I was doing exhaust development for OEM automotive stuff at the time and the bench was specifially built to measure restriction in an exhaust. I've probably got the numbers around here somewhere but who knows where.

Yes, fiberglass packing attenuates the annoying higher frequencies. Lower frequencies are unaffected by the packing, they act as if the muffler is empty. Steel wool (stainless or otherwise) doesn't attenuate much of anything. Sure it never blows out but then it doesn't do much of anything while it's in there so what's the point? I have seen a thin layer of stainless wool/mesh put over the perfs and then the rest filled with 'glass in an attempt to gain some longevity but the steel still degrades the acoustic performance of the 'glass. OEMs use long strands of fiberglass that has been fluffed up, not the chopped up crap the aftermarket sells, so the orginal material lasts longer then replacement stuff.

As long as we're talking muffler designs - there is no need to use louvers vs perfs (holes) if you are going to pack the muffler. Using perf tubes with nothing packed around them can lead to whistling. If you do use louvers, they don't have to stick down into the flow. That helps with fabrication but not necessarily acoustics. Most OEM louvers are formed outwards, not inwards, and they run around the tube, not down it. Sound doesn't need to be scooped up, it travels in all directions regardless of what the flow is doing. So don't bother forming a bunch of louvers into a pipe for the core, just buy some perfed metal and roll a tube, or buy a perfed tube. Where? No fooking idea. I've always had access to a prototype shop that builds whatever I ask for. ;-) Actually Cone Engineering sells muffler components.

I didn't measure the weight difference but it was significant.
 
DesmoDog said:
I was doing exhaust development for OEM automotive stuff at the time and the bench was specifially built to measure restriction in an exhaust. I've probably got the numbers around here somewhere but who knows where.

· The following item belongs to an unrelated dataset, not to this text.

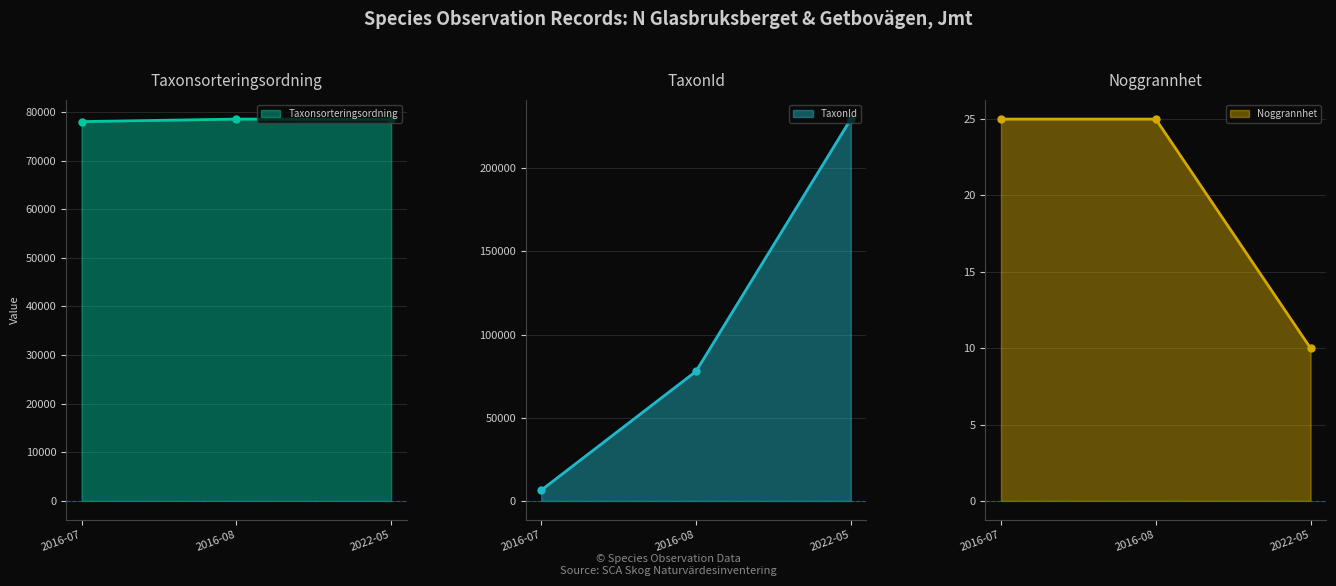

Does the chart have visible grid lines?

Yes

Yes, fiberglass packing attenuates the annoying higher frequencies. Lower frequencies are unaffected by the packing, they act as if the muffler is empty. Steel wool (stainless or otherwise) doesn't attenuate much of anything. Sure it never blows out but then it doesn't do much of anything while it's in there so what's the point? I have seen a thin layer of stainless wool/mesh put over the perfs and then the rest filled with 'glass in an attempt to gain some longevity but the steel still degrades the acoustic performance of the 'glass. OEMs use long strands of fiberglass that has been fluffed up, not the chopped up crap the aftermarket sells, so the orginal material lasts longer then replacement stuff.

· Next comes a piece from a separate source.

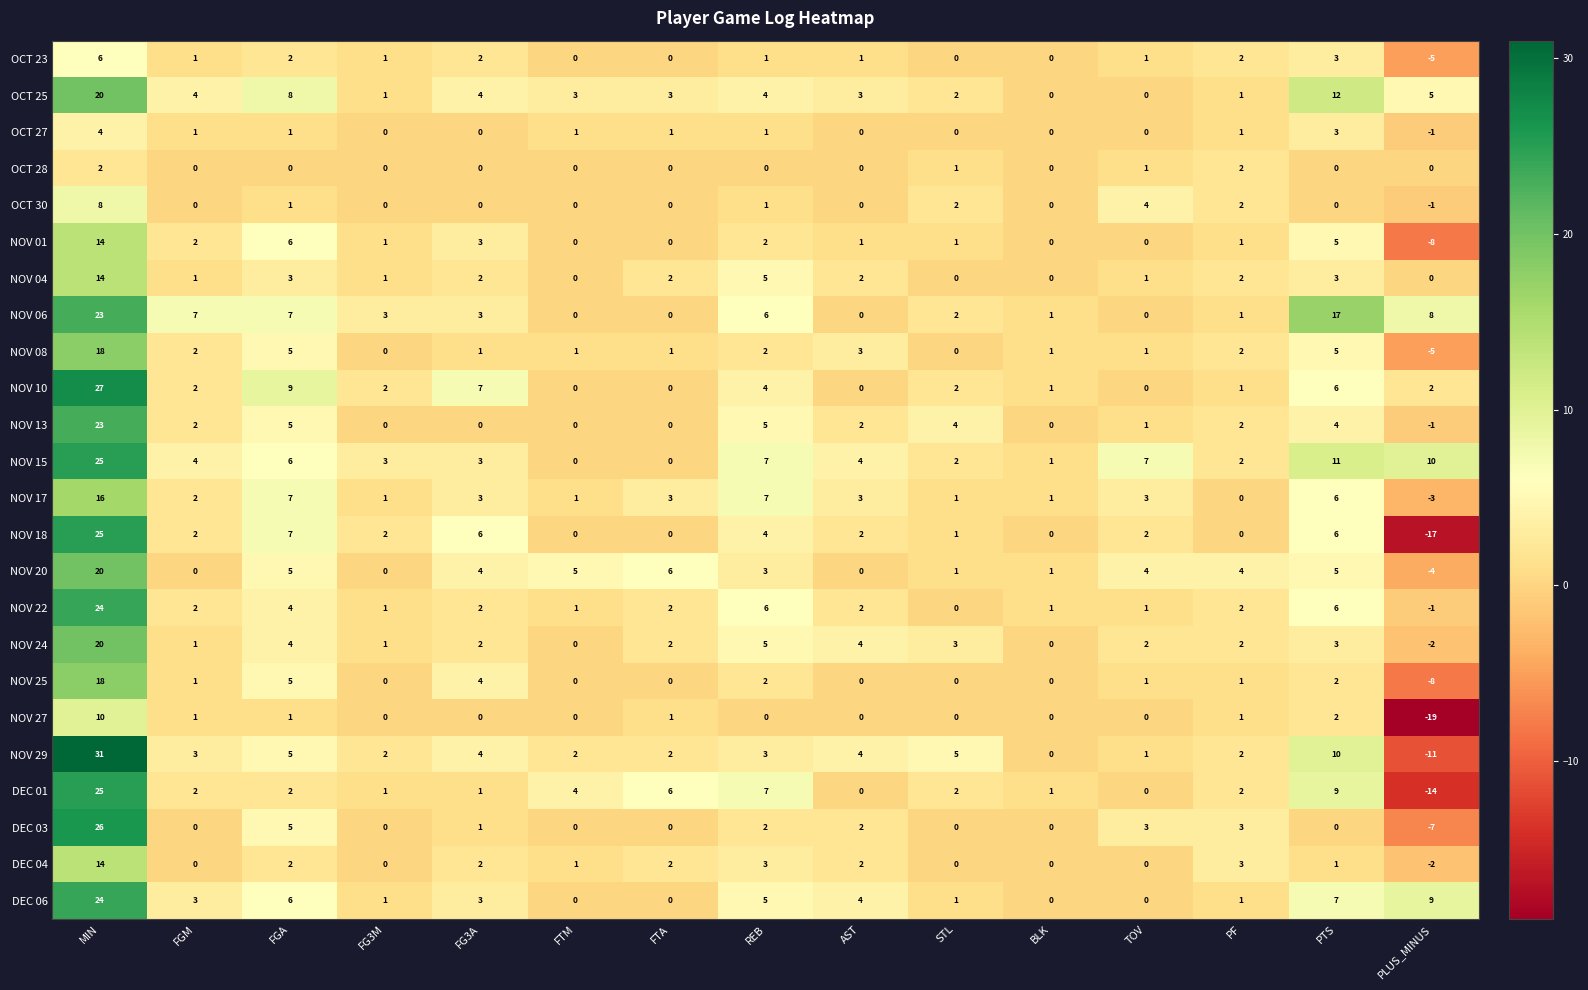

Count the number of data series in this chart.

24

As long as we're talking muffler designs - there is no need to use louvers vs perfs (holes) if you are going to pack the muffler. Using perf tubes with nothing packed around them can lead to whistling. If you do use louvers, they don't have to stick down into the flow. That helps with fabrication but not necessarily acoustics. Most OEM louvers are formed outwards, not inwards, and they run around the tube, not down it. Sound doesn't need to be scooped up, it travels in all directions regardless of what the flow is doing. So don't bother forming a bunch of louvers into a pipe for the core, just buy some perfed metal and roll a tube, or buy a perfed tube. Where? No fooking idea. I've always had access to a prototype shop that builds whatever I ask for. ;-) Actually Cone Engineering sells muffler components.

I didn't measure the weight difference but it was significant.
So, what about wrapping with fibergass cloth instead of the batting? Has long strands for longevity.
 
pidjones said:
So, what about wrapping with fibergass cloth instead of the batting? Has long strands for longevity.

It has to have some "loft" to it so it's more like dense cotton candy or a soft felt than a mat, but yeah, long strands are better than short.